Otherwise, the plaintiff must pay the $400.00 filing fee.
II. The Complaint
Plaintiff Gregory Jessie-Bey (also known as Orza Salone) is a prisoner currently
incarcerated at the New Castle Correctional Facility. The plaintiff alleges that he is entitled to
$75,000.00 from GEO, New Castle Correctional Facility, and/or the Indiana Department of
Corrections because on or about June 30, 2017, Officer Reynolds tossed the items in the plaintiff’s
property box (including his Moorish Science Temple of America’s Nationality Card) into the
garbage. Attached to the complaint is the denial of the plaintiff’s tort claim submitted to the
Indiana Department of Correction and GEO. That denial reflects that the plaintiff sought
compensation in the amount of $866.17.
“Courts . . . have an independent obligation to determine whether subject-matter
jurisdiction exists, even in the absence of a challenge from any party.” Arbaugh v. Y&H Corp.,
546 U.S. 500, 514 (2006). “When a federal court concludes that it lacks subject-matter jurisdiction,
the court must dismiss the complaint in its entirety.” Id. at 514.
The basic statutory grants of federal-court subject-matter jurisdiction are contained in 28
U.S.C. §§ 1331 and 1332. Section 1331 provides for “[f]ederal-question” jurisdiction, § 1332 for
“[d]iversity of citizenship” jurisdiction. A plaintiff properly invokes § 1331 jurisdiction when she
pleads a colorable claim “arising under” the Constitution or laws of the United States. See Bell v.
Hood, 327 U.S. 678, 681–685 (1946). He invokes § 1332 jurisdiction when he presents a claim
between parties of diverse citizenship that exceeds the required jurisdictional amount of $75,000.
See § 1332(a). Further, the Court of Appeals has repeatedly held that “the party invoking federal
jurisdiction bears the burden of demonstrating its existence.” See Hart v. FedEx Ground Pkg. Sys.
Inc., 457 F.3d 675, 679 (7th Cir. 2006).
Here, there is no allegation of conduct which could support the existence of federal
question jurisdiction. See Williams v. Aztar Ind. Gaming Corp., 351 F.3d 294, 298 (7th Cir. 2003)
(explaining federal courts may exercise federal-question jurisdiction when a plaintiff’s right to
relief is created by or depends on a federal statute or constitutional provision).

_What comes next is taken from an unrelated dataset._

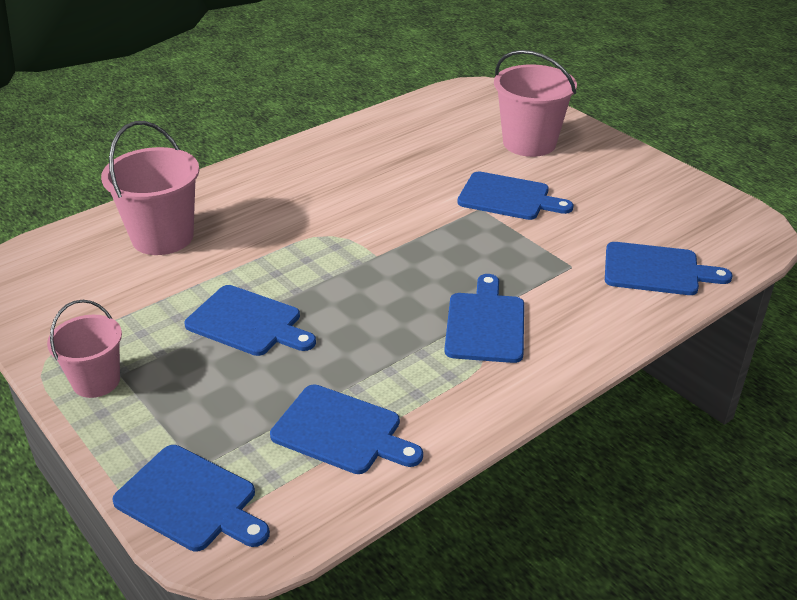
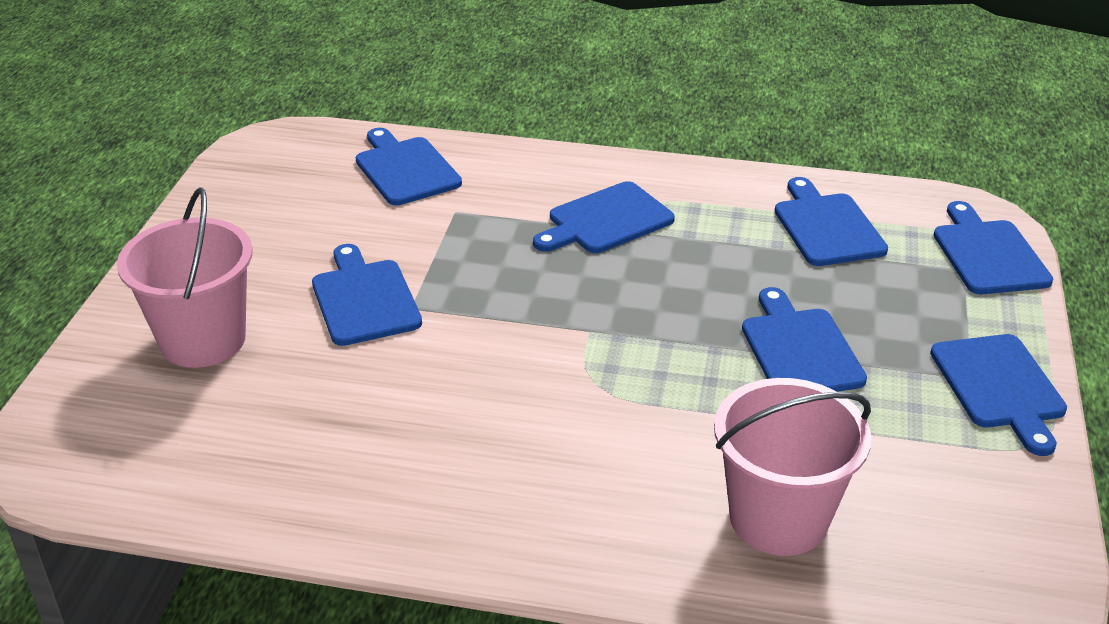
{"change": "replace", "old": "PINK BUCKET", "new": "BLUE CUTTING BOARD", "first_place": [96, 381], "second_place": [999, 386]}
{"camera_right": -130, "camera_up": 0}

Similarly, diversity jurisdiction is not available under the circumstances alleged. There is
no allegation of diversity of citizenship in the complaint. See Denlinger v. Brennan, 87 F.3d 214,
217 (7th Cir. 1996) (holding that failure to include allegations of citizenship requires dismissal of
complaint based on diversity jurisdiction). A district court cannot exercise diversity jurisdiction if
the plaintiff shares the same state citizenship as any one of the defendants. See also Hart v. FedEx
Ground Package Sys. Inc., 457 F.3d 675, 676 (7th Cir. 2006). In this case the Indiana Department
of Correction and the plaintiff both appear to be citizens of Indiana. In addition, it is not enough
for the plaintiff’s complaint to state that he seeks $75,000 in damages when attached to the
complaint is the tort claim presented to the Indiana Department of Correction via GEO Group that
sought $866.17 for the destroyed property. The complaint alleges that the property thrown away
included a Moorish Science Temple of America’s Nationality Card, four shirts with acrylic
painting on them, and food. It is simply not possible that this property was worth $75,000.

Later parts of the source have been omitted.